Solvolysis of the bay region diol epoxides of 7-methylbenz[c]acridine in aqueous solution and effect of DNA

The hydrolysis of the bay-region syn- and anti-diol epoxides of 7-methylbenz[c]acridine (7MBAC) has been studied in aqueous solution. The rates of reaction have been measured at low ionic strength in the absence and presence of DNA, as a function of pH and temperature, by spectrophotometry and high-pressure liquid chromatography. The major products are the corresponding tetrols, but the syn diastereomer also undergoes rearrangement to a keto diol.

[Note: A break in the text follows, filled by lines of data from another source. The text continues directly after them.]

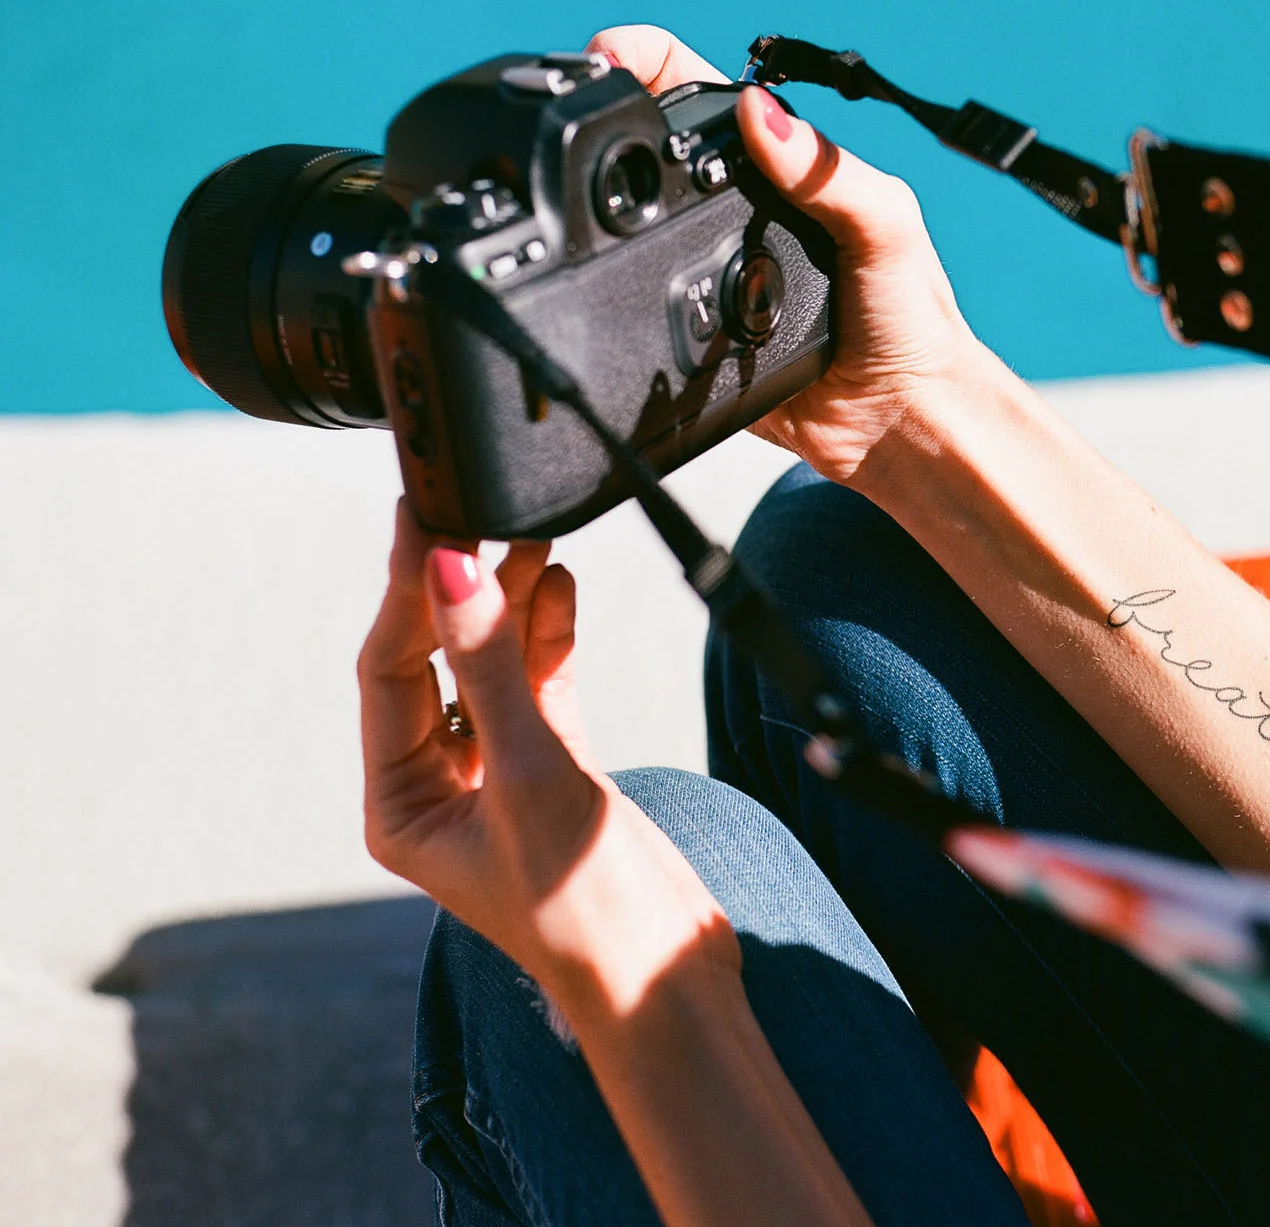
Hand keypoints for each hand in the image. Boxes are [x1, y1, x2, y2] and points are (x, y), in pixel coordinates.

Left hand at [357, 500, 735, 1016]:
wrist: (668, 973)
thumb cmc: (588, 906)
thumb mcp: (534, 775)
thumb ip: (493, 667)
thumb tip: (451, 571)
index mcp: (400, 805)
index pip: (390, 672)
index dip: (408, 592)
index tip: (426, 519)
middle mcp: (437, 788)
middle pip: (435, 660)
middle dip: (459, 587)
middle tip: (474, 508)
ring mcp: (498, 776)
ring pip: (491, 666)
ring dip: (510, 602)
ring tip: (532, 532)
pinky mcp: (555, 769)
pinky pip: (539, 684)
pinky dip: (549, 635)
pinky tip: (562, 584)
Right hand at [587, 25, 990, 482]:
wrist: (900, 421)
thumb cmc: (912, 317)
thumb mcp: (887, 228)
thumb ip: (832, 174)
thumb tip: (761, 113)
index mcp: (782, 168)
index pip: (703, 91)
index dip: (647, 62)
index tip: (607, 57)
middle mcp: (738, 211)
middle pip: (652, 151)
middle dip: (609, 126)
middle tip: (581, 125)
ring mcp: (707, 269)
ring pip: (633, 227)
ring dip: (604, 214)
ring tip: (580, 196)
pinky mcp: (687, 332)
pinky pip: (638, 306)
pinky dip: (616, 292)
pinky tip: (606, 282)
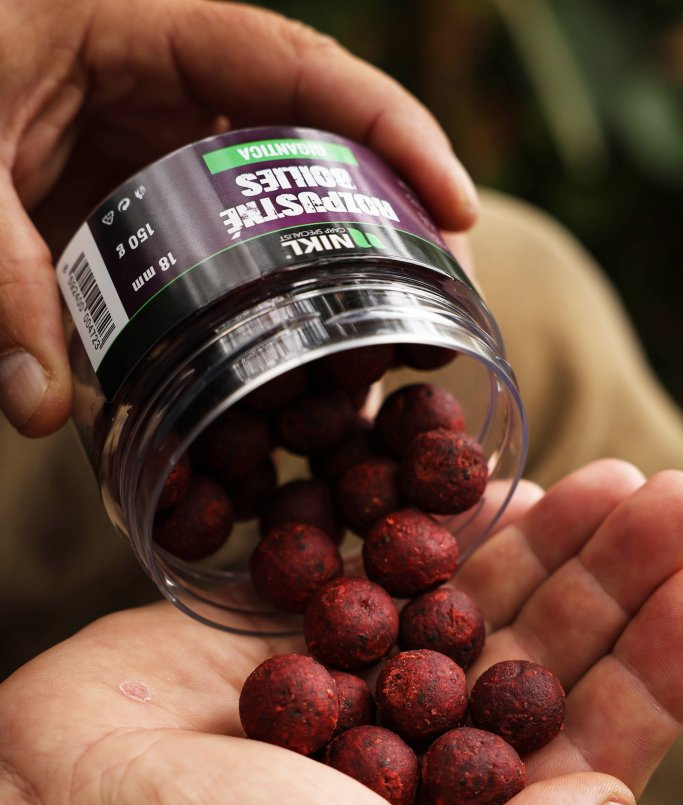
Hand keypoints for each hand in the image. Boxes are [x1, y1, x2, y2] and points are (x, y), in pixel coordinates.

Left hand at [0, 0, 476, 435]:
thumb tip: (40, 412)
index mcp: (144, 33)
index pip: (298, 67)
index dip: (391, 128)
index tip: (457, 206)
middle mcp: (170, 93)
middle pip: (313, 148)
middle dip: (384, 223)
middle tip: (434, 309)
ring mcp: (157, 152)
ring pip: (274, 208)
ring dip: (327, 277)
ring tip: (377, 354)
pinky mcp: (134, 205)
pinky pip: (217, 249)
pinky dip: (253, 303)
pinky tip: (281, 363)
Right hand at [2, 459, 679, 804]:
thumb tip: (607, 797)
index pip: (597, 736)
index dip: (662, 656)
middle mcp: (423, 750)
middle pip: (552, 649)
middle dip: (619, 578)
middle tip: (671, 497)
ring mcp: (363, 679)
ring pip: (484, 598)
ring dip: (551, 541)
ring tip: (612, 482)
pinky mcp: (300, 625)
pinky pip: (392, 563)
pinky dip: (447, 524)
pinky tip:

The hydrolysis reaction is catalyzed by both acid and DNA and conforms to a mechanism in which a physical association complex is formed between diol epoxide and DNA, followed by two parallel pathways in which the diol epoxide either is hydrolyzed or becomes covalently bound to the DNA. The rate constants are significantly lower than the corresponding ones for the diol epoxides of benzo[a]pyrene. However, the extent of covalent binding of 7MBAC diol epoxides to DNA was found to be 12-30%, depending on the pH of reaction, values that are 2-3 times greater than for the benzo[a]pyrene diol epoxides reacted under the same conditions of low ionic strength. The very small changes (2 nm) in spectroscopic characteristics observed for the covalently bound adduct as compared to the free tetrol suggest that the binding occurs with little intercalation of the compound between the base pairs of DNA.